# is there a free software that can retrieve lost data on a mobile?



## michbear (Apr 5, 2012)

hello,

i have an HTC desire running on an android OS and I had to do a factory reset which caused me to lose all of my data. I backed up all my texts/pics but I did not back up my calendar notes and have thus lost them. Is there free data recovery software that I can download that can extract that data for me? and would i need to download it on my phone, or can i download it on my computer and it can retrieve the lost data via my USB?

thanks for your help!!


----------



## DoubleHelix (Dec 10, 2004)

Calendar data should be synced to your Google Calendar. What notes are you talking about?
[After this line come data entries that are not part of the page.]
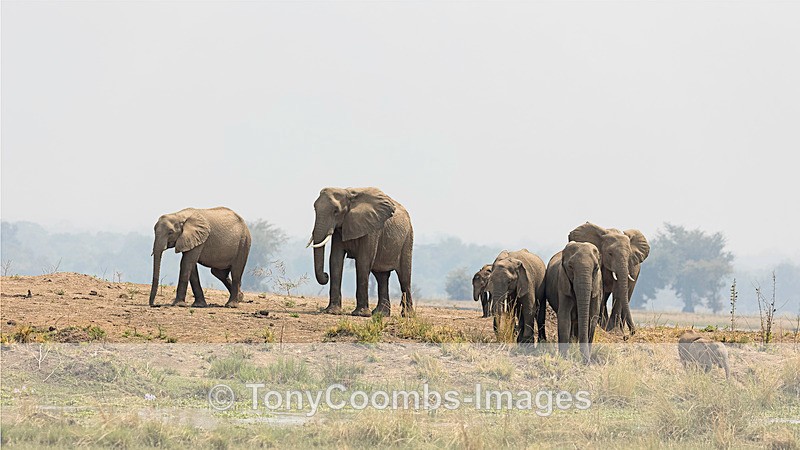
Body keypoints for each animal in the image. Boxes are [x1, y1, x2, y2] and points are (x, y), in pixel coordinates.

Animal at [308, 187, 414, 317]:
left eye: (336, 211)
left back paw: (407, 315)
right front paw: (332, 311)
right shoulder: (340, 227)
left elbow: (363, 261)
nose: (325, 275)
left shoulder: (372, 228)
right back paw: (381, 314)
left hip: (407, 238)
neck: (348, 194)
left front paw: (361, 314)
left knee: (404, 277)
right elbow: (335, 260)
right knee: (381, 277)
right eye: (314, 208)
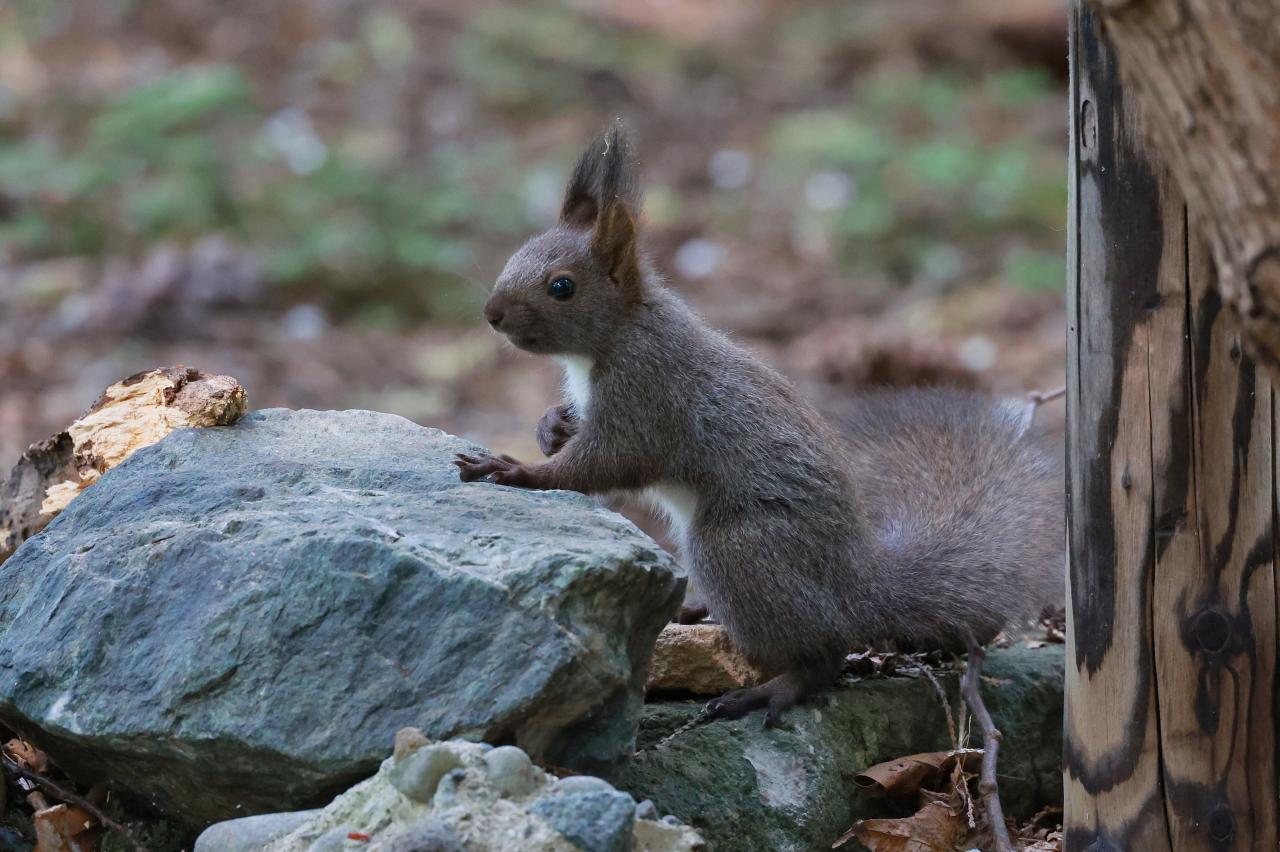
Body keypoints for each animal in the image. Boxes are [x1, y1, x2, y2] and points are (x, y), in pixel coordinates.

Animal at [455, 126, 1064, 844]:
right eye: (515, 257)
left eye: (561, 287)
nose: (492, 314)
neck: (622, 332)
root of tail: (860, 588)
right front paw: (550, 427)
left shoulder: (646, 398)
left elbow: (606, 466)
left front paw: (518, 469)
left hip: (738, 549)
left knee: (824, 656)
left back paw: (771, 688)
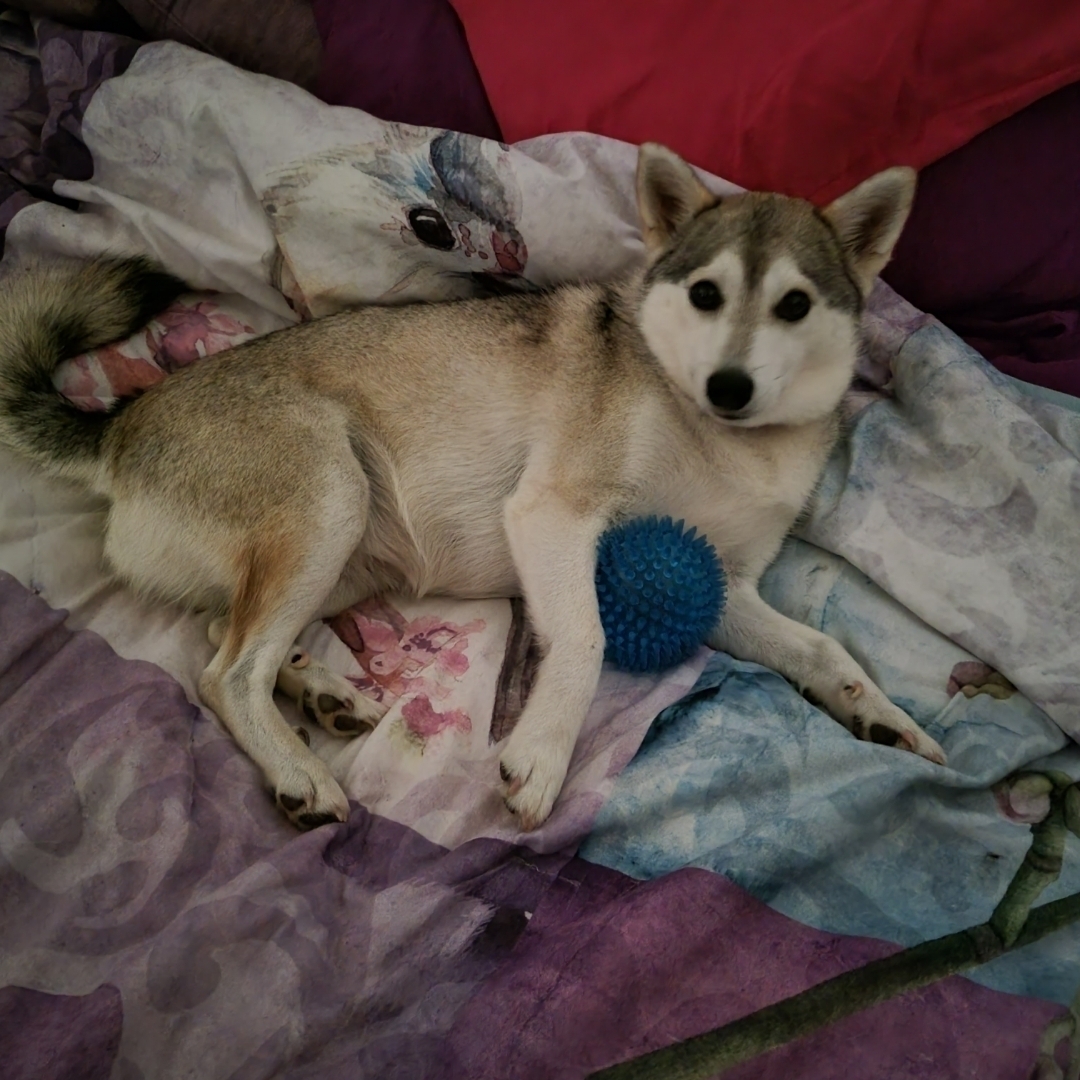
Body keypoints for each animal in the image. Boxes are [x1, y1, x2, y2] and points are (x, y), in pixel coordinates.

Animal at [0, 143, 946, 829]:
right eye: (707, 293)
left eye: (794, 305)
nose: (730, 387)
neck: (720, 438)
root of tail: (118, 425)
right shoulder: (554, 515)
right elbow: (588, 638)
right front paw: (545, 755)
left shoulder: (724, 589)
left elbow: (825, 653)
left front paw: (884, 718)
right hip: (330, 498)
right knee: (225, 672)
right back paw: (301, 770)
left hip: (336, 555)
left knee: (219, 636)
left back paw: (319, 689)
I don't know of any data recovery software for RAM on a phone. Data is usually saved to the SD card. Depends entirely on the program.


----------



## michbear (Apr 5, 2012)

I never synced the notes to my gmail account. I mean the calendar notes that you write on your calendar as reminders. So it may have been saved on my internal memory which is why I am wondering if there is any data recovery tool like there are for pcs?


----------



## DoubleHelix (Dec 10, 2004)

I don't know what you mean by calendar notes. Your calendar, and any event details, should be saved on your Google Calendar.


----------



## lili5689 (Jun 10, 2011)

Try the "Free memory card recovery software"...I know this software can recovery photos and files ...


----------